#### ACTIVITY
Hunt for the word "from" across the entries below, copying each line that holds it.

#### DATA FOR ANALYSIS

────────────────────────────────────────

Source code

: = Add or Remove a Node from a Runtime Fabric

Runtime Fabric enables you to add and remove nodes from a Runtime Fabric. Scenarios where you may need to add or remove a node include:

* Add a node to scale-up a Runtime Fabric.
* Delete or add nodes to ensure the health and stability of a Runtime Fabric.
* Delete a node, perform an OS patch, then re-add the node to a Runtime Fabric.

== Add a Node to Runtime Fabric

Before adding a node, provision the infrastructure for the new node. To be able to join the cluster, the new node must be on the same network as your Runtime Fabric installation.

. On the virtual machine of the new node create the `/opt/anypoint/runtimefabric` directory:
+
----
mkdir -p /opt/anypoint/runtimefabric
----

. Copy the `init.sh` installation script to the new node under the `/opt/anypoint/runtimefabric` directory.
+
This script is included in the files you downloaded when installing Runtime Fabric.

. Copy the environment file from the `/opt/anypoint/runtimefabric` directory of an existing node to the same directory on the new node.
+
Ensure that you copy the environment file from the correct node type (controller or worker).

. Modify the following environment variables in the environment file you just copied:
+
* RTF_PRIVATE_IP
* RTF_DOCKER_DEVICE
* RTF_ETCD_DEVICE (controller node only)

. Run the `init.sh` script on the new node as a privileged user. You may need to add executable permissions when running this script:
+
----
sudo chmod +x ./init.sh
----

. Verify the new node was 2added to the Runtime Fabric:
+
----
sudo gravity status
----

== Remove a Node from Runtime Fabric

────────────────────────────────────────

#### RESPONSE BOX
: = Add or Remove a Node from a Runtime Fabric
Runtime Fabric enables you to add and remove nodes from a Runtime Fabric. Scenarios where you may need to add or remove a node include:
. Copy the environment file from the `/opt/anypoint/runtimefabric` directory of an existing node to the same directory on the new node.
Ensure that you copy the environment file from the correct node type (controller or worker).
== Remove a Node from Runtime Fabric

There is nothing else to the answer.